[What to do] Swap "Grower" for "Nursery" in the part of the records that opens with the line containing "return 0 if $p" and closes with the line containing "be a beacon", and write out only those lines with nothing else changed.

[Extracted material]
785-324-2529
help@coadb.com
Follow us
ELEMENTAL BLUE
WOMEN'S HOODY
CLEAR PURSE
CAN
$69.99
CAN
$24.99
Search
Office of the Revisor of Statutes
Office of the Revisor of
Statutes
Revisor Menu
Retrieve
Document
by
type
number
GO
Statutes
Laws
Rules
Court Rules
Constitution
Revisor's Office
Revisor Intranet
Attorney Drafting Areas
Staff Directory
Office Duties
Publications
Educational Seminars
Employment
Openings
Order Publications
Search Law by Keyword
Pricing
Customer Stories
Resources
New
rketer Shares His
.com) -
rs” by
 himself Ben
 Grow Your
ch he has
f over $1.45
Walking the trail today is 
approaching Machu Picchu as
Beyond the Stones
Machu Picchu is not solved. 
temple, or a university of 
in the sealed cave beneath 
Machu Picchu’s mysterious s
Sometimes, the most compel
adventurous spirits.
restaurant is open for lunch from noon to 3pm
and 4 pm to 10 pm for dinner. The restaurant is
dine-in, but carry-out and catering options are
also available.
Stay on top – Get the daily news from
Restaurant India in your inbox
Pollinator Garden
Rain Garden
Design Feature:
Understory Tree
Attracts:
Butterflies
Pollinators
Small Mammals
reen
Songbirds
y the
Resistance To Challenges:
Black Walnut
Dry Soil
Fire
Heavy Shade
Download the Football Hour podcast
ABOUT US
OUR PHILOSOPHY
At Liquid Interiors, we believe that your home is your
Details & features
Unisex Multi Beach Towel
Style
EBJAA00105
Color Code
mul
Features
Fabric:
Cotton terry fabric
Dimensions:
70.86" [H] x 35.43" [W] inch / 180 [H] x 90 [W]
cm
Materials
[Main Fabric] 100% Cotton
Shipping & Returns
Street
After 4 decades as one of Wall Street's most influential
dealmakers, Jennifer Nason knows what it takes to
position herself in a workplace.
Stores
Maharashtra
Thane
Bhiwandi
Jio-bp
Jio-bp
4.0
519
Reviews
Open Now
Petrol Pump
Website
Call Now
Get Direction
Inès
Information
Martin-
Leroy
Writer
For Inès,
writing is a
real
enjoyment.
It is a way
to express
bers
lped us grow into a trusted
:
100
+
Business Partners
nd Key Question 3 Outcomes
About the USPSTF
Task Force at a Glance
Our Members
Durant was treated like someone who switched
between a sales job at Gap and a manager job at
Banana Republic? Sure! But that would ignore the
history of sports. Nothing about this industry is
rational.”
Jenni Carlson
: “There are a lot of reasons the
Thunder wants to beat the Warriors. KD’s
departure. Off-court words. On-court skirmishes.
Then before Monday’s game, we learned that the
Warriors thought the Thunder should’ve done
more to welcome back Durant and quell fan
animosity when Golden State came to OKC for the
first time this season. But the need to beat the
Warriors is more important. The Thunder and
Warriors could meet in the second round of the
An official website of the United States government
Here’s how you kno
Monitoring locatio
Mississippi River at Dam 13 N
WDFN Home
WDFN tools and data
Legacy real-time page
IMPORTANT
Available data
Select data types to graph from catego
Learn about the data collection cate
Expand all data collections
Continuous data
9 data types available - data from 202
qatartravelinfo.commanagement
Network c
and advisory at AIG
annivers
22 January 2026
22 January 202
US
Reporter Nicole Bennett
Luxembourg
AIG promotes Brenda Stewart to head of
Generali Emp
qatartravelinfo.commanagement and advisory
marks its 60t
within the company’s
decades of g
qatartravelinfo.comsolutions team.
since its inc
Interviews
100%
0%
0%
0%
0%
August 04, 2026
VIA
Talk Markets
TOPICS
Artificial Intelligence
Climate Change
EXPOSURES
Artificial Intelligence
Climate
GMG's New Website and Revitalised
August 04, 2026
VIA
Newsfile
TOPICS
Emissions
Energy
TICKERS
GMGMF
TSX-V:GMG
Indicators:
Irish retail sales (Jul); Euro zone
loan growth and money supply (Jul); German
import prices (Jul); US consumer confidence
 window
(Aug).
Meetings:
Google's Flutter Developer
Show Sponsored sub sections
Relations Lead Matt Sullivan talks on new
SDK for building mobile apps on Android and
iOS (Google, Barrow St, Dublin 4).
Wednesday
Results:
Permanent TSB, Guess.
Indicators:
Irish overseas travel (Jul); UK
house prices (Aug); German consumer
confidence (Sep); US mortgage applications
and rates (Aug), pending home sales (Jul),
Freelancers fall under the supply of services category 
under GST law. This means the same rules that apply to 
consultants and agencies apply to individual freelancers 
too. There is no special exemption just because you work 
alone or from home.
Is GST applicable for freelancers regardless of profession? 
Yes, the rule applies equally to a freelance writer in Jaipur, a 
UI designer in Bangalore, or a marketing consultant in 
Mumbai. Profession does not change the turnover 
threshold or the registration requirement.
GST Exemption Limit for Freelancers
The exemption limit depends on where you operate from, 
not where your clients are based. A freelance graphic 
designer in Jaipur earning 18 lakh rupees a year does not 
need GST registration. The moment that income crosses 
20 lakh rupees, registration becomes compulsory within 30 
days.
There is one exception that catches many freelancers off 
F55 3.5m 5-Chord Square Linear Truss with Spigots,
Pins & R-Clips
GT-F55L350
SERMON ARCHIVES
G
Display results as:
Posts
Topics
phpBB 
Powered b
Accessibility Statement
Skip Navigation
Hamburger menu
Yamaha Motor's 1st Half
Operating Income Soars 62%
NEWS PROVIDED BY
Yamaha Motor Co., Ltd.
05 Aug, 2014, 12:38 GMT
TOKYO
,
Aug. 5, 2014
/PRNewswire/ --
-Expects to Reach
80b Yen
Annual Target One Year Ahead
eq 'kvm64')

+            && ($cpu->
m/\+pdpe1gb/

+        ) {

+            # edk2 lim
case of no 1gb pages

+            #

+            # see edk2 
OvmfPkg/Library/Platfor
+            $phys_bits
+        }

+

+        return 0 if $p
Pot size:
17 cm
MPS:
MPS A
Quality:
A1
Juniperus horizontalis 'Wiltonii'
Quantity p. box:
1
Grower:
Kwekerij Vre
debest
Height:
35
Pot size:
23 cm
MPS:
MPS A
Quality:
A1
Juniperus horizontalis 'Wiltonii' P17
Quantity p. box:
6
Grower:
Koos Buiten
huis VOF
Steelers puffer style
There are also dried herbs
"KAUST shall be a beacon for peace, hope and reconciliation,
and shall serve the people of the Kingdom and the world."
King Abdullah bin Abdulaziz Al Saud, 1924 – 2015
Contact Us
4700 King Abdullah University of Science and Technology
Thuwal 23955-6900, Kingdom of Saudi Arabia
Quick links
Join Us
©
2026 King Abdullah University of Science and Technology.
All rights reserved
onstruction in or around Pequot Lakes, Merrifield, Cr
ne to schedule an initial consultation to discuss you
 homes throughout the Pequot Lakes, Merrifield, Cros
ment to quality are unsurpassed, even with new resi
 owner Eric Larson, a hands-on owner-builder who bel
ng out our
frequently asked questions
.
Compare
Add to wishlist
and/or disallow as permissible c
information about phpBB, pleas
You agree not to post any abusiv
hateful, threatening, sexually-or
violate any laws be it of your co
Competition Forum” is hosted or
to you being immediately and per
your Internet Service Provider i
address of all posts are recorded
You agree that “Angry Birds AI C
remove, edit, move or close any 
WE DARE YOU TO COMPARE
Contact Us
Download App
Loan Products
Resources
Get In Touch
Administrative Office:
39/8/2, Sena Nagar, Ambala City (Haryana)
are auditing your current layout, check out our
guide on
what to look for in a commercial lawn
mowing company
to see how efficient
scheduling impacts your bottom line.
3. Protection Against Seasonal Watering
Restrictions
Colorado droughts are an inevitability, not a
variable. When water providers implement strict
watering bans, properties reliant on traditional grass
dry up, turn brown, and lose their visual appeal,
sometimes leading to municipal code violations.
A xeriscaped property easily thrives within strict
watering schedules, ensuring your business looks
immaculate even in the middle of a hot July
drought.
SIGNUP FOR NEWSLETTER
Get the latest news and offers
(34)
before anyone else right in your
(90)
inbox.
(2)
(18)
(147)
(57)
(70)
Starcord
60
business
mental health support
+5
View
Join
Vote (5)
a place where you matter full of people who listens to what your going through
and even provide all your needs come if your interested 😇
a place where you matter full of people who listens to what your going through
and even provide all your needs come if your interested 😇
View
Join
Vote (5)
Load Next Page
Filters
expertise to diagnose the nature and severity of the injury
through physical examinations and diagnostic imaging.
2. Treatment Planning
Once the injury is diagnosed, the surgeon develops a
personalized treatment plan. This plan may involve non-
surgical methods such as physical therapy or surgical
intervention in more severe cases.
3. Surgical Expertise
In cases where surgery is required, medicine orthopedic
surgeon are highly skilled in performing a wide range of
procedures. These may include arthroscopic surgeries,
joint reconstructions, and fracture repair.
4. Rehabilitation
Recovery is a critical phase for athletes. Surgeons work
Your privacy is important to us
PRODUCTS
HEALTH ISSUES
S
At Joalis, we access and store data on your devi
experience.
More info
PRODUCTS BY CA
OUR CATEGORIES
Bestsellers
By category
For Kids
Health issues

[Answer for the task]
+        return 0 if $p
Pot size:
17 cm
MPS:
MPS A
Quality:
A1
Juniperus horizontalis 'Wiltonii'
Quantity p. box:
1
Nursery:
Kwekerij Vre
debest
Height:
35
Pot size:
23 cm
MPS:
MPS A
Quality:
A1
Juniperus horizontalis 'Wiltonii' P17
Quantity p. box:
6
Nursery:
Koos Buiten
huis VOF
Steelers puffer style
There are also dried herbs
"KAUST shall be a beacon for peace, hope and reconciliation,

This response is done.